■ How to complete this task
Wherever a line in the data below holds "Gerber", copy that line.

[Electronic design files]
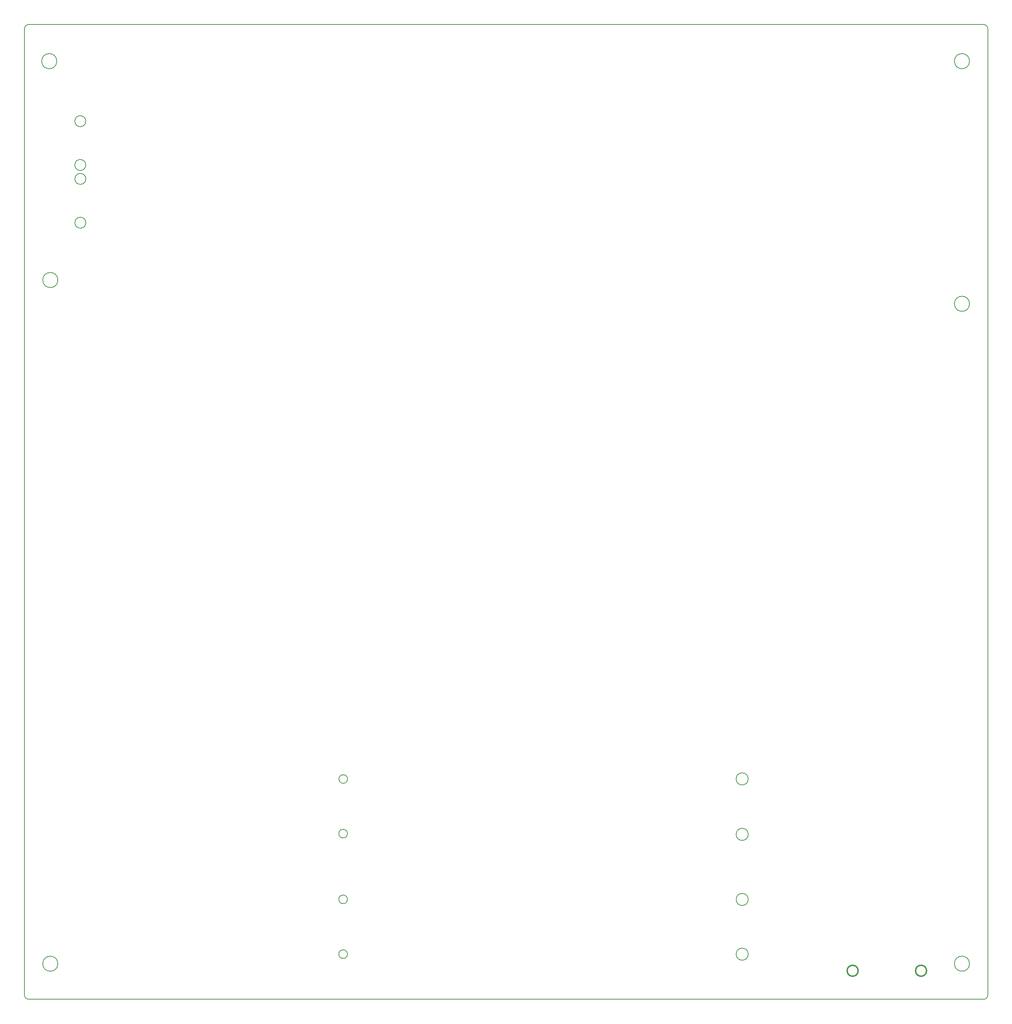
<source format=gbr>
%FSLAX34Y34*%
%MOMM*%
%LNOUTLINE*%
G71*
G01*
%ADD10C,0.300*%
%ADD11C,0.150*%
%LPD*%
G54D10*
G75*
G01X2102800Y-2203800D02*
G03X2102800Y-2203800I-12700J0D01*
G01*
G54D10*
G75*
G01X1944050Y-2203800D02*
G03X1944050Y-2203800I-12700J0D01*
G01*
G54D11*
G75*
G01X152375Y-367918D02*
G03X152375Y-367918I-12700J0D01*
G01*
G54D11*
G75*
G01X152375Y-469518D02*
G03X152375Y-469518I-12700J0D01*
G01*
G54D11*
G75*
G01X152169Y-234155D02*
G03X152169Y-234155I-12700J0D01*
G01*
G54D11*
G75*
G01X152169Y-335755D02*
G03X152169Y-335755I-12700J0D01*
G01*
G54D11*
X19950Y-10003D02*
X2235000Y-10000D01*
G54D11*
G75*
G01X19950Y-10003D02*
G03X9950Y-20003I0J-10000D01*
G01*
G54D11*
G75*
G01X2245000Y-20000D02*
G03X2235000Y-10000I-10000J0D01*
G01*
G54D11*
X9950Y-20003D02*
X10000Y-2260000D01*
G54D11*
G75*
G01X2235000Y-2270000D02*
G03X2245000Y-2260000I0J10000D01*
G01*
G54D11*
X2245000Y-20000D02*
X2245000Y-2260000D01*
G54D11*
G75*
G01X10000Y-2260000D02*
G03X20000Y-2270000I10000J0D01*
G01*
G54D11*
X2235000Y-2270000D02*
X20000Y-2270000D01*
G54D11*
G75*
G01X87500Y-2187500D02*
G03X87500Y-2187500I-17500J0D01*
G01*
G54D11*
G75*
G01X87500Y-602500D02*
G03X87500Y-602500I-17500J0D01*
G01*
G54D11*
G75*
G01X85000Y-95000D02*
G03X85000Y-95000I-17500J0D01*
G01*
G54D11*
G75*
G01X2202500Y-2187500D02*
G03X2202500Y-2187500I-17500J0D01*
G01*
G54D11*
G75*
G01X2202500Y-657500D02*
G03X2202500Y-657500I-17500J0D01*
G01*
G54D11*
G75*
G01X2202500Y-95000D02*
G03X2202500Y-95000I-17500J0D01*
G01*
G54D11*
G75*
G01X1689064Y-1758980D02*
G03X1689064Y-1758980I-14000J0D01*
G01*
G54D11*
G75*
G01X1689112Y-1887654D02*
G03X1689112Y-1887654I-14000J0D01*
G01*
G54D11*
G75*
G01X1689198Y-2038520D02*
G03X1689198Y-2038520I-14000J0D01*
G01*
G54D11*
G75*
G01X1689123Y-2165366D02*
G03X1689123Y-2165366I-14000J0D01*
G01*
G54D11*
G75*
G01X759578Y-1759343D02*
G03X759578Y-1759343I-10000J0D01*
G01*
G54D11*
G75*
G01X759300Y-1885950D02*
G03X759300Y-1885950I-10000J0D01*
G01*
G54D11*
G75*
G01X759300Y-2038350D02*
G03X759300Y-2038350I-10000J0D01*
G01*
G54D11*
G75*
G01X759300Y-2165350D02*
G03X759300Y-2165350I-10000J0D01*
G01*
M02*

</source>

==

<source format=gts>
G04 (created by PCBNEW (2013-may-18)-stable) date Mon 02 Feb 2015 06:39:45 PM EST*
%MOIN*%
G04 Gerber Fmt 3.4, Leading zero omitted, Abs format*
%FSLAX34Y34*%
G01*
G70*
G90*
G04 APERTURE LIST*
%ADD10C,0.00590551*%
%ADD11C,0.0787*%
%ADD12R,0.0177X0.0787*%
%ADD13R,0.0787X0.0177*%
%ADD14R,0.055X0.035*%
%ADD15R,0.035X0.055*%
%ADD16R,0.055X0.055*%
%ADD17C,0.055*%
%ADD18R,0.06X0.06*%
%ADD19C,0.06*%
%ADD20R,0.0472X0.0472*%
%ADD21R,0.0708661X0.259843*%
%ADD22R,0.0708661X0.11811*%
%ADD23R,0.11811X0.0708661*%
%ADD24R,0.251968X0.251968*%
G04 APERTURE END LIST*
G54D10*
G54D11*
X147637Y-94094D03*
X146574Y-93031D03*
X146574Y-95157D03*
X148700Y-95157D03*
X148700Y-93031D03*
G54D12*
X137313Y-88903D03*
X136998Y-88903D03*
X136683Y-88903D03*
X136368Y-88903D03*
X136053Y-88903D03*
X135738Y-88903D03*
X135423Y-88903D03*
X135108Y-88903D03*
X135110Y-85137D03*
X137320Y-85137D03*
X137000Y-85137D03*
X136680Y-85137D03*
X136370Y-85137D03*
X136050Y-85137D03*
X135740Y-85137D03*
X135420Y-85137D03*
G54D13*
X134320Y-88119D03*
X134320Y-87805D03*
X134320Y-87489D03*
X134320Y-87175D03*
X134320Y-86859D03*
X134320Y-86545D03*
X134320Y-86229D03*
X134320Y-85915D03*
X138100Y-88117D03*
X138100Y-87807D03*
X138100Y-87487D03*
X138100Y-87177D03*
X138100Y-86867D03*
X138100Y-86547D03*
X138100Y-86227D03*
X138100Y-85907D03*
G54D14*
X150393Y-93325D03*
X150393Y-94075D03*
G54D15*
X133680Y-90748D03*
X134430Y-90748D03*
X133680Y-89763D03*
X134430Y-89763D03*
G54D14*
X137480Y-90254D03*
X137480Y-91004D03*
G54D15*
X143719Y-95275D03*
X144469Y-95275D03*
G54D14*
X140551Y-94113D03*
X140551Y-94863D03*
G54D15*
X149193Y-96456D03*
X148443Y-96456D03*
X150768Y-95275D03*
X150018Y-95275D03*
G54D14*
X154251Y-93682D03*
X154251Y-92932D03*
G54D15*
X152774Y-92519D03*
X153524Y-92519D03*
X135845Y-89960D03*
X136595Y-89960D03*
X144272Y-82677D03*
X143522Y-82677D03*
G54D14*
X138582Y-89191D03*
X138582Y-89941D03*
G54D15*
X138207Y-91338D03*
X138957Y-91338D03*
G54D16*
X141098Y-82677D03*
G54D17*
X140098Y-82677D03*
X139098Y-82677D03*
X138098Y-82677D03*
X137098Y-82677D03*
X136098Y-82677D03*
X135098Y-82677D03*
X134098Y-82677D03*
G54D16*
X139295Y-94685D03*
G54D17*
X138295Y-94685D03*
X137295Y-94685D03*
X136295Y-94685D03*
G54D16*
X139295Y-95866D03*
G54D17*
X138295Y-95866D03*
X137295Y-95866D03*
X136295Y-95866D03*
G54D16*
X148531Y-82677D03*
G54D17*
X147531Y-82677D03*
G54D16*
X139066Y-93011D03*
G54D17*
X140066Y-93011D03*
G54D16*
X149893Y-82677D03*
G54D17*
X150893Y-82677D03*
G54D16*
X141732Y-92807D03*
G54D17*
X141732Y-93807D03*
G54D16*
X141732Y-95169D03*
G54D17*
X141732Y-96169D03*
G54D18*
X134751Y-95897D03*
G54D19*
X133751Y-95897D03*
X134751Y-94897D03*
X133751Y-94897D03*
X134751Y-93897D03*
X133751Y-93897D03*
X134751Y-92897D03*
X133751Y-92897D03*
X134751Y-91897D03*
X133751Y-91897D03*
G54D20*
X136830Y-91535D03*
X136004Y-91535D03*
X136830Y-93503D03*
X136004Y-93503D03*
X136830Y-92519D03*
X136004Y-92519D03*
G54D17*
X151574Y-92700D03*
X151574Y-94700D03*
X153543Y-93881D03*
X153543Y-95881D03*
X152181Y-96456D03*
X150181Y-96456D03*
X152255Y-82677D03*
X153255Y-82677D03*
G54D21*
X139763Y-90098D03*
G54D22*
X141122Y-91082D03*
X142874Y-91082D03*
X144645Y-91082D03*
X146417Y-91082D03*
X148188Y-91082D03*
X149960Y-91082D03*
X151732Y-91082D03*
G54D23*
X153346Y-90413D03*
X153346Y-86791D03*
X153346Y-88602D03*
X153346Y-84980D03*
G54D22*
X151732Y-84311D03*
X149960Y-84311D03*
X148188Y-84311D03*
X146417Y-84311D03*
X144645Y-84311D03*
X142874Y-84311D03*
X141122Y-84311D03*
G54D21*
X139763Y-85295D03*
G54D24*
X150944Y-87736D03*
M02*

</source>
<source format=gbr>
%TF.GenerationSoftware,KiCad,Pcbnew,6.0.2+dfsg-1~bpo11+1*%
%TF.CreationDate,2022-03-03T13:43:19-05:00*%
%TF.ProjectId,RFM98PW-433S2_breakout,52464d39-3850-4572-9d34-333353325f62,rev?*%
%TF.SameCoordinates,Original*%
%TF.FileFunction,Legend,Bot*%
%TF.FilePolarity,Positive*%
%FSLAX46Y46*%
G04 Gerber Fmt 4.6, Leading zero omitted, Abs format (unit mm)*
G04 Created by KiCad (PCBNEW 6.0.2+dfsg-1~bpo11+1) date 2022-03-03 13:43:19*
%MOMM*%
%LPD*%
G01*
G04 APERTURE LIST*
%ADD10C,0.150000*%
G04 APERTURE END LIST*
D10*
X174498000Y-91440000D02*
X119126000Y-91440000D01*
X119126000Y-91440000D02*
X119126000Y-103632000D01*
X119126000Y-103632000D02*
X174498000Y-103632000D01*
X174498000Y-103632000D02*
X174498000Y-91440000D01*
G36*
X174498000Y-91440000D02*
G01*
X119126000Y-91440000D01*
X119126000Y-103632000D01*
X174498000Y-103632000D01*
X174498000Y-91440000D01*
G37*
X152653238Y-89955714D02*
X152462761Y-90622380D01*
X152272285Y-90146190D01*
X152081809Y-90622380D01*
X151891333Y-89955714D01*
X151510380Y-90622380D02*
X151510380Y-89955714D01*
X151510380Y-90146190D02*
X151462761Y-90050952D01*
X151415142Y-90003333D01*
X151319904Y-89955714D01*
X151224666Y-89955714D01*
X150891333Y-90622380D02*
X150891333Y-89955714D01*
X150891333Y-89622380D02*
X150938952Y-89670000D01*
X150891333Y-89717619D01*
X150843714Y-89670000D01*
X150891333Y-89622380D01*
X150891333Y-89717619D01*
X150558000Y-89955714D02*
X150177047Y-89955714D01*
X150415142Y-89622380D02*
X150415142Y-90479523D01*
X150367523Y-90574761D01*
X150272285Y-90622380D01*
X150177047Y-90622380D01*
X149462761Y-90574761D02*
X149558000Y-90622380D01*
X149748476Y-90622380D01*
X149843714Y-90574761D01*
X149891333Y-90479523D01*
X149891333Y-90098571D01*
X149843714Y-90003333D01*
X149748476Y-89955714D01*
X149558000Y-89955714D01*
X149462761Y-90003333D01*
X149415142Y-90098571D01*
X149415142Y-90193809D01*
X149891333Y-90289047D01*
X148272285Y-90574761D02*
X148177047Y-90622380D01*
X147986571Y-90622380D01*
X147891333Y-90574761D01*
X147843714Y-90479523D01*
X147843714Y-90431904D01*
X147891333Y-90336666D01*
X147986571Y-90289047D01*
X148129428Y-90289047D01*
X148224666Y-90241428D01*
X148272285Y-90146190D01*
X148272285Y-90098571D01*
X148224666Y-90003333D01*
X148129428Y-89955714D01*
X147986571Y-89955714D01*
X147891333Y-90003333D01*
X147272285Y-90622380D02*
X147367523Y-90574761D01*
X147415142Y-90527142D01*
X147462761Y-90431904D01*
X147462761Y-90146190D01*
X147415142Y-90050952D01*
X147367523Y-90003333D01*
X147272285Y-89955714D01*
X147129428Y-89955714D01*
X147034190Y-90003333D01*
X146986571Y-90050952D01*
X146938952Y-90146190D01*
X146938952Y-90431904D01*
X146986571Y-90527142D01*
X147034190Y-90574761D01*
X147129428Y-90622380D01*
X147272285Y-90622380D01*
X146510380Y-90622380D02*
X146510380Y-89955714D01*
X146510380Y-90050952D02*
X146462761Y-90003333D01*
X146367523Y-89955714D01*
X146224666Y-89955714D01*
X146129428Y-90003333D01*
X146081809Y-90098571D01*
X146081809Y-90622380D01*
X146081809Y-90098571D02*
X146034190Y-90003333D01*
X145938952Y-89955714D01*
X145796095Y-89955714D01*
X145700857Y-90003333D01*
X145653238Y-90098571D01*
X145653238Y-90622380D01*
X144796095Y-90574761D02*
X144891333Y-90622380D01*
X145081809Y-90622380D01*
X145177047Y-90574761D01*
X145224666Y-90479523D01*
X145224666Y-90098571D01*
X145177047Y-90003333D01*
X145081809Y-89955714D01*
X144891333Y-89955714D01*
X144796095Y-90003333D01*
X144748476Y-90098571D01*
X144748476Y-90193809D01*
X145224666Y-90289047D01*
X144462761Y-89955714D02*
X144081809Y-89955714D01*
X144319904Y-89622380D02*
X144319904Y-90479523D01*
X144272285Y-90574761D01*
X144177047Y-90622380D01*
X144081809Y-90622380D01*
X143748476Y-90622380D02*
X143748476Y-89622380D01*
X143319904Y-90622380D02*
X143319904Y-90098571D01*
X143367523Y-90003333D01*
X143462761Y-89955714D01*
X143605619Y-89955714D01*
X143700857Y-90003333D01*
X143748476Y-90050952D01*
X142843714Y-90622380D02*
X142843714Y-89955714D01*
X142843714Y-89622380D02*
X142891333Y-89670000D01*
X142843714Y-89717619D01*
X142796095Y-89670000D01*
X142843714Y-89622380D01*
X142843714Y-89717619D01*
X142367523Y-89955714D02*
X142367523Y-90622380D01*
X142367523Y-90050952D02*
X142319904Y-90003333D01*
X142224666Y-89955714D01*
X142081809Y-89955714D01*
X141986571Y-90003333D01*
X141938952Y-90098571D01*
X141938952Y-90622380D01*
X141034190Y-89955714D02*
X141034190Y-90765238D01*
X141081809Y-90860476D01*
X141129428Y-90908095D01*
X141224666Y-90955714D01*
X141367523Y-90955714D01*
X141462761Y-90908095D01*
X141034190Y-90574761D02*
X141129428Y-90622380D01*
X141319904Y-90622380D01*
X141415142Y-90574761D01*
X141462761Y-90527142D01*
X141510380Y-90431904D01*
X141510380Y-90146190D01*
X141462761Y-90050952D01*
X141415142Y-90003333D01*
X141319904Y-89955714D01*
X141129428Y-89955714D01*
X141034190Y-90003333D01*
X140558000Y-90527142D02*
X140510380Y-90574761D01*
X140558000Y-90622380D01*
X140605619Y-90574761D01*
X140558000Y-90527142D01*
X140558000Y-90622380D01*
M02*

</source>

■ Reply to the task
G04 Gerber Fmt 3.4, Leading zero omitted, Abs format*
G04 Gerber Fmt 4.6, Leading zero omitted, Abs format (unit mm)*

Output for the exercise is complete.